• [SUPPLIED INFORMATION]
┄┄┄┄┄┄┄┄┄┄┄┄┄┄┄┄┄┄┄┄
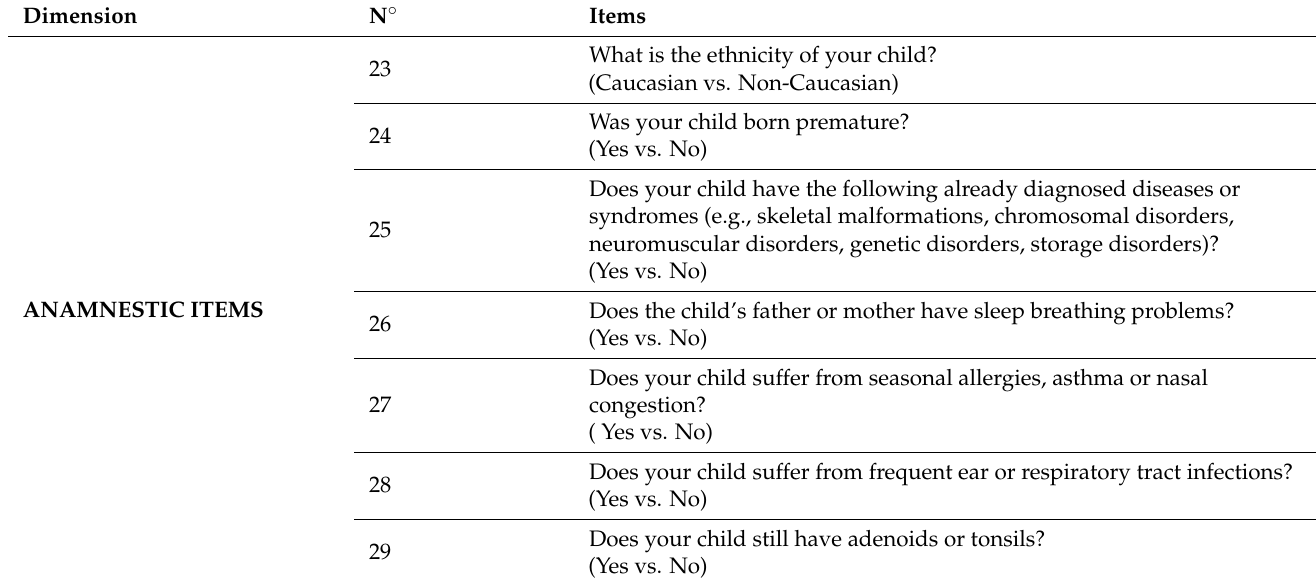
Table 1. Items added to the Paediatric Sleep Questionnaire (PSQ) and considered for paediatric obstructive sleep apnoea syndrome (OSAS) screening.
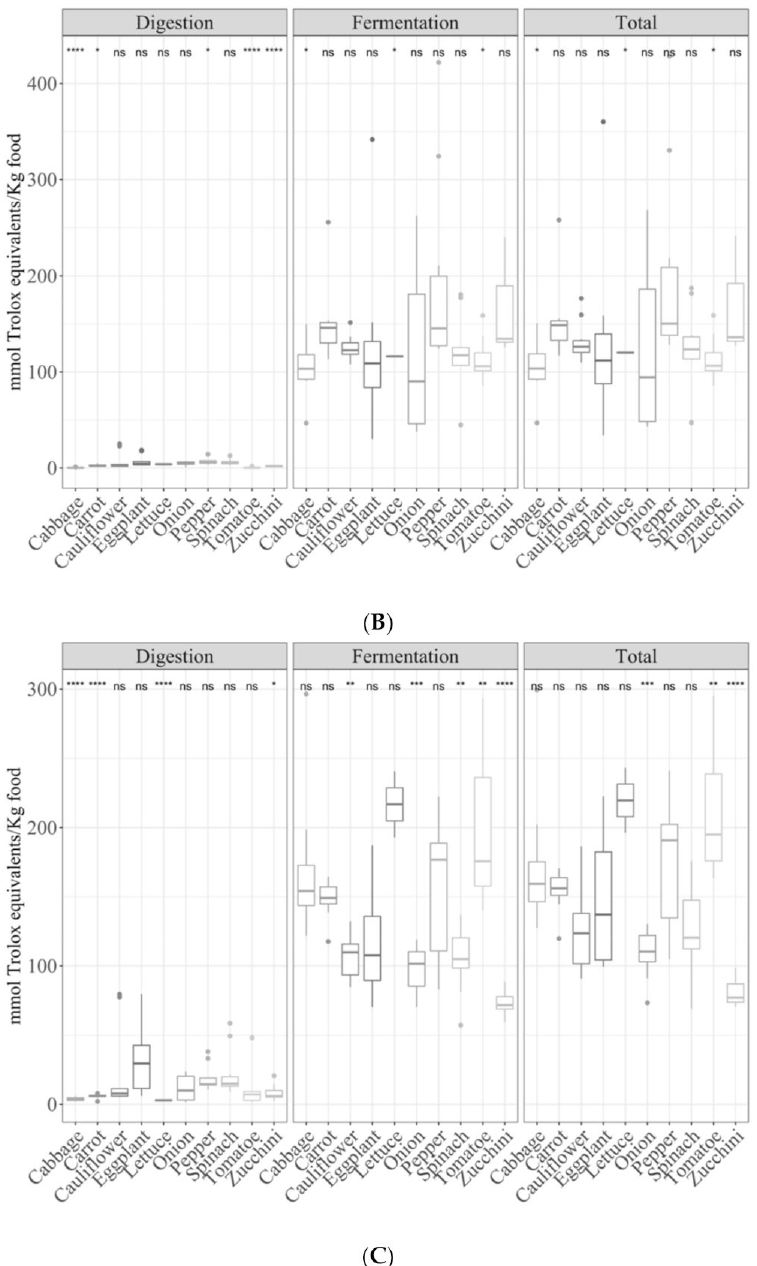
Figure 9. Antioxidant capacity of digested-fermented vegetables depending on sample type (( A ) for TEAC DPPH , ( B ) for Folin–Ciocalteu and ( C ) for TEAC FRAP ). Statistical analysis was performed via ANOVA using the mean of all food groups as the reference group. Statistic labels: *: p < 0.05, **: p < 0.01, ***: p < 0.001, ****: p < 0.0001, ns: not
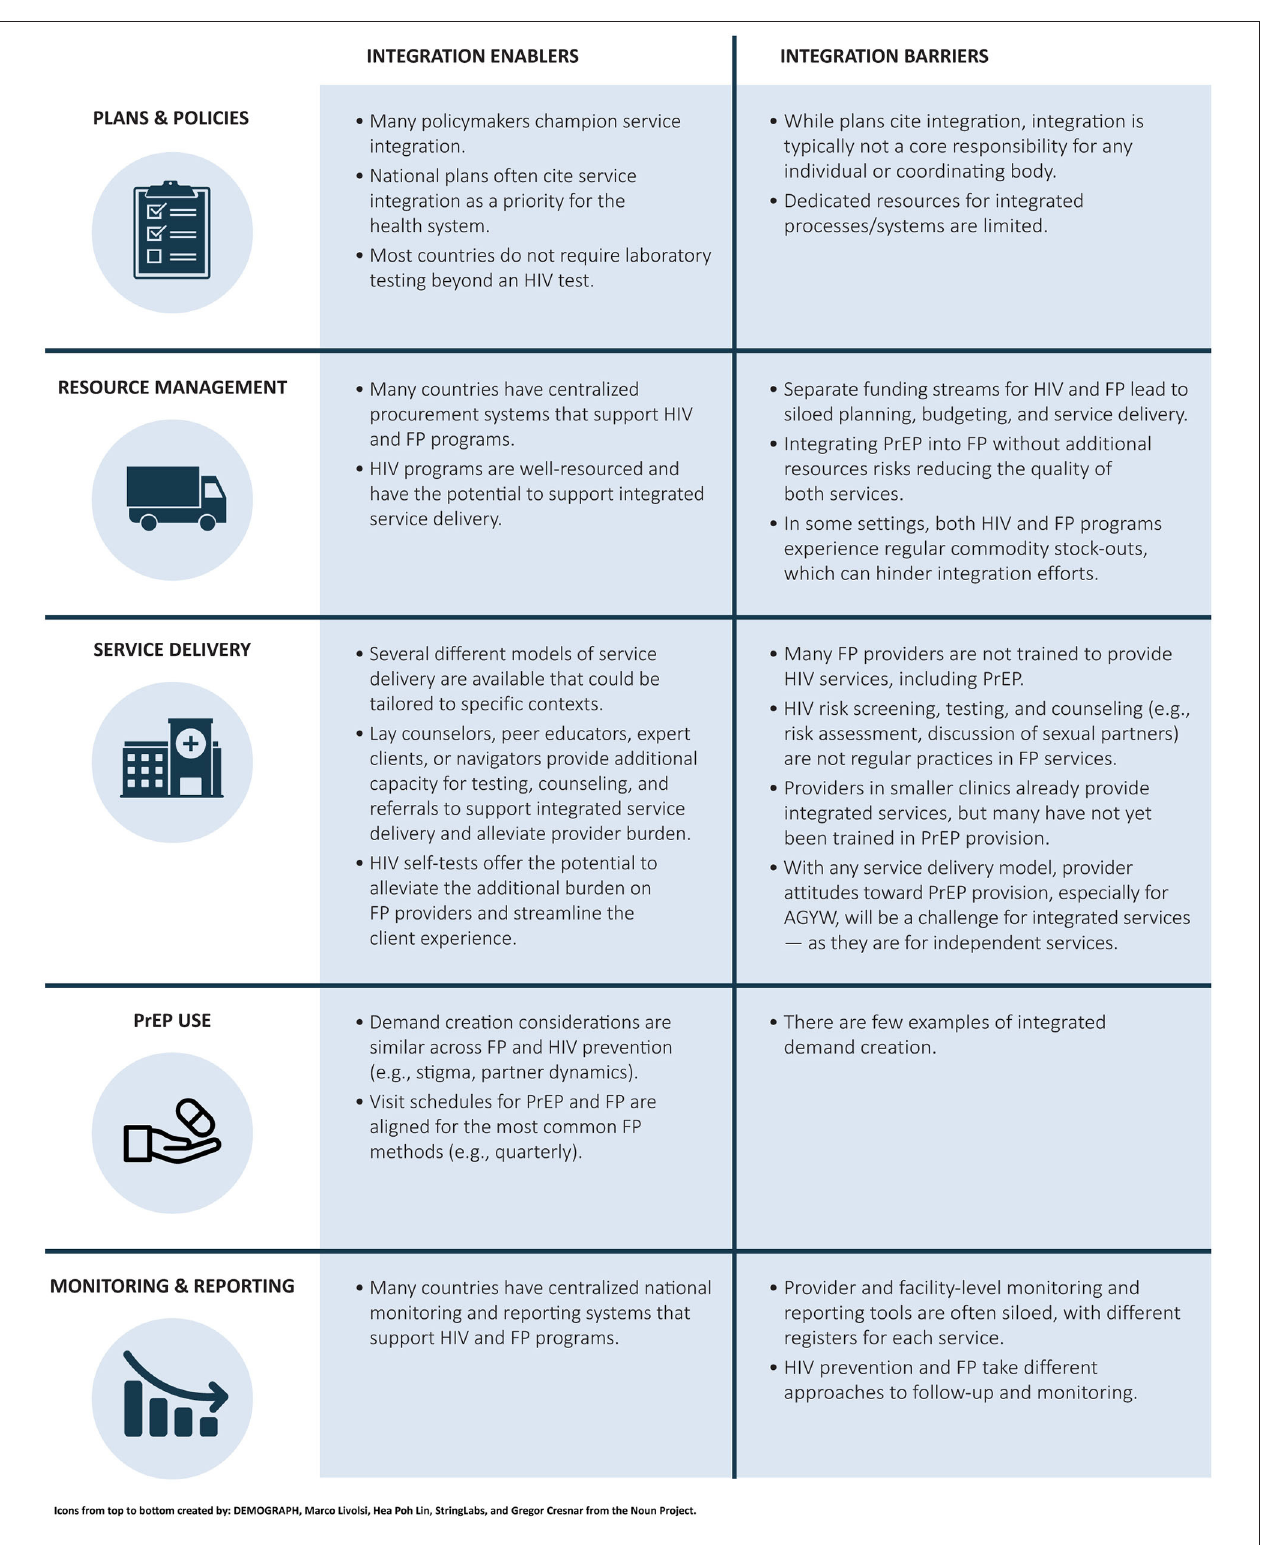
FIGURE 2 | Summary of key findings: consistent patterns across seven countries. FP, family planning; PrEP, pre-exposure prophylaxis; AGYW, adolescent girls and young women.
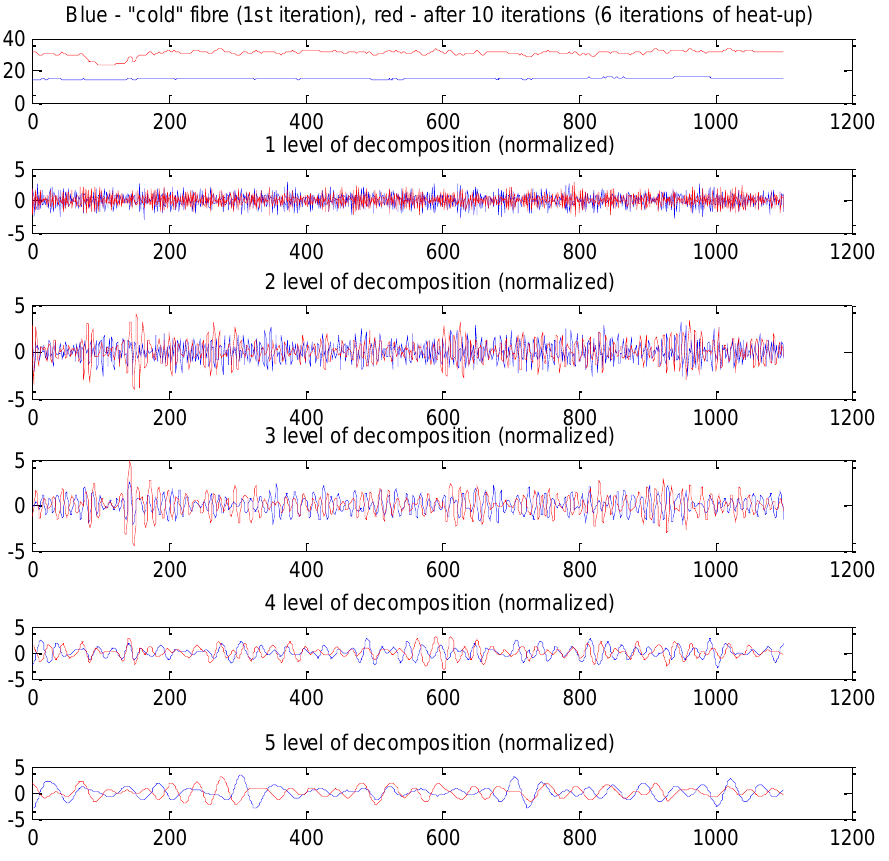
Figure 18. Results of MODWT application: X axis—length of the cable (m), Y axis—temperature (Celsius).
┄┄┄┄┄┄┄┄┄┄┄┄┄┄┄┄┄┄┄┄
• [INSTRUCTIONS TO FOLLOW] Return the listing verbatim; pictures are not part of the copy.

• [RESULT OF THIS TASK]
Table 1. Items added to the Paediatric Sleep Questionnaire (PSQ) and considered for paediatric obstructive sleep apnoea syndrome (OSAS) screening.
Figure 9. Antioxidant capacity of digested-fermented vegetables depending on sample type (( A ) for TEAC DPPH , ( B ) for Folin–Ciocalteu and ( C ) for TEAC FRAP ). Statistical analysis was performed via ANOVA using the mean of all food groups as the reference group. Statistic labels: *: p < 0.05, **: p < 0.01, ***: p < 0.001, ****: p < 0.0001, ns: not
FIGURE 2 | Summary of key findings: consistent patterns across seven countries. FP, family planning; PrEP, pre-exposure prophylaxis; AGYW, adolescent girls and young women.
Figure 18. Results of MODWT application: X axis—length of the cable (m), Y axis—temperature (Celsius).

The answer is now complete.